You need to reference that container exposed by App to resolve an instance:
var repo = App.Current.Services.GetService<IRepository>();
Because it's on App.Current, everywhere in your code will be able to reference it. So long as you have a regular wpf entry point.
Your repository would get an instance of dbcontext via injection and you'd so whatever you're doing with that repository. Once it goes out of scope the repository and dbconnection would be ready for garbage collection so long as they're both Transient.
Transients will be disposed after they go out of scope. Hence if you pass a transient dbcontext down from a mvc controller then it will stay in scope until the response is sent from the controller. It's only going to be torn down after the controller's returned it's result and goes out of scope.

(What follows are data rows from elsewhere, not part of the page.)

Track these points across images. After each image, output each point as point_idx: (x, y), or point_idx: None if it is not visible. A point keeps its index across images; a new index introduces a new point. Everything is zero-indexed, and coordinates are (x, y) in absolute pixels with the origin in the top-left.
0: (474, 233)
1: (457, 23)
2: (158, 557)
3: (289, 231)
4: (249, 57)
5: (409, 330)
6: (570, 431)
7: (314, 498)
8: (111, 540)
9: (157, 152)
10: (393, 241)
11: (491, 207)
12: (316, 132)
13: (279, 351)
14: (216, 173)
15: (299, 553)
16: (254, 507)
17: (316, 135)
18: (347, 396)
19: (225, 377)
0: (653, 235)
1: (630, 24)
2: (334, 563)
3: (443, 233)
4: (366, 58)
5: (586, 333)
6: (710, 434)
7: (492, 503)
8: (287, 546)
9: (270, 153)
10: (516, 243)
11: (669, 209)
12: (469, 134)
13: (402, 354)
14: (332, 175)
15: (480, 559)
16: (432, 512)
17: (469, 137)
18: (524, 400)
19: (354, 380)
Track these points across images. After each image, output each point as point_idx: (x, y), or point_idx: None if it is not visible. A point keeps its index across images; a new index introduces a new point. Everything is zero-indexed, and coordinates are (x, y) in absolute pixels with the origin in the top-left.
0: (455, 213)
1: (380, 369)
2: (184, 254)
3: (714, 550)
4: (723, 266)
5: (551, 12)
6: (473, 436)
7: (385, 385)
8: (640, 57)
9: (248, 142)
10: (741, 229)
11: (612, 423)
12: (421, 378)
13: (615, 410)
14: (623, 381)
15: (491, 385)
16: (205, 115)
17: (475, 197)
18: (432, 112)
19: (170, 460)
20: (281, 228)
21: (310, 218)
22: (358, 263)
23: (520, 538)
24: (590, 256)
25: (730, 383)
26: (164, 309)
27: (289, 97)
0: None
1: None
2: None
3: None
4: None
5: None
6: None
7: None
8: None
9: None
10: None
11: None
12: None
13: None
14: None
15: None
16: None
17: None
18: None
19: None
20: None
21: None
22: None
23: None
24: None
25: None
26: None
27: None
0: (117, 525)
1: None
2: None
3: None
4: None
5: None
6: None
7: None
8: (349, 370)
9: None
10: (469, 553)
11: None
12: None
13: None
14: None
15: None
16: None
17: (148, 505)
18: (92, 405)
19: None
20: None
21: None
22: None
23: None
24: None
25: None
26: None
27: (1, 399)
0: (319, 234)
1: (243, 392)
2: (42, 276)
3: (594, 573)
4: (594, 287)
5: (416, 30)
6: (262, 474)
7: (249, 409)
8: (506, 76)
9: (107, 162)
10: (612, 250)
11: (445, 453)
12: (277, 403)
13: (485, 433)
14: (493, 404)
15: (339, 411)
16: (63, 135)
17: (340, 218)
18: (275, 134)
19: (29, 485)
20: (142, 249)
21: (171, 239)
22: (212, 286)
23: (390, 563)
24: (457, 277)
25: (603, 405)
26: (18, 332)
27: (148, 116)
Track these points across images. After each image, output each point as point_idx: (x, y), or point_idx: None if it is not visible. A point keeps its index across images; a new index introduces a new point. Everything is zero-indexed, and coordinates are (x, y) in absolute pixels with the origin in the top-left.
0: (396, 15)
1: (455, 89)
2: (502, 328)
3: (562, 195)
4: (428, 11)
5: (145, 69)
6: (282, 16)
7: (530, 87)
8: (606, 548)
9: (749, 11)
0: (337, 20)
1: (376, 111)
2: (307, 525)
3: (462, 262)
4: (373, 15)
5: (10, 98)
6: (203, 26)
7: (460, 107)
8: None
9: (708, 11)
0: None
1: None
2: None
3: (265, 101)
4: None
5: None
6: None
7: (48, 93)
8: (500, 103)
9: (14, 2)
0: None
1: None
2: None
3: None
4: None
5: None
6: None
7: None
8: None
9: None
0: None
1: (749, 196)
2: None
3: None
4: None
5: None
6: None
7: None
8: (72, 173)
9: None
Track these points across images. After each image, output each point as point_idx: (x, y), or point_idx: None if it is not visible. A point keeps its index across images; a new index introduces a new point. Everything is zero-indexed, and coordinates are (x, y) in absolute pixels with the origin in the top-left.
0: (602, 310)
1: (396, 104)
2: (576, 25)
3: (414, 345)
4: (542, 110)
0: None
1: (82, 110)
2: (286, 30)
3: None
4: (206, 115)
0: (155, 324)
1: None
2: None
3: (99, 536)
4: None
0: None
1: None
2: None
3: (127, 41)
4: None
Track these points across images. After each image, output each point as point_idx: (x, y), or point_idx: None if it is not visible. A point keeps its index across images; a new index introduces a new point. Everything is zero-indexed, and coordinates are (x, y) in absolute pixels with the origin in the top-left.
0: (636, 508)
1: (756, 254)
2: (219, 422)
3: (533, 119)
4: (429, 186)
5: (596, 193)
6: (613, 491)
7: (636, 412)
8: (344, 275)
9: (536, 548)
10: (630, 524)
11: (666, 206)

The aspect of the code which I would change is to add an abstracted facade around the di container. You want to be able to moq whatever grabs a class instance out that container if you use it within any classs. If you use app.current in unit testing then you need to instantiate an application object.
What Andy outlines is pretty much what I use, it's commonly referred to as a Service Locator pattern, and has a bit of a reputation as an anti-pattern, but for WPF it is pretty effective if you have some discipline within your team about where and how it is allowed to be used.
I'd recently written a quick snippet on using the ServiceLocator pattern and lazy dependency properties with Autofac which can provide some ideas on how the pattern can be applied:
private readonly IContainerScope _scope;
private ISomeDependency? _someDependency = null;
public ISomeDependecy SomeDependency
{
get => _someDependency ??= _scope.Resolve<ISomeDependency>()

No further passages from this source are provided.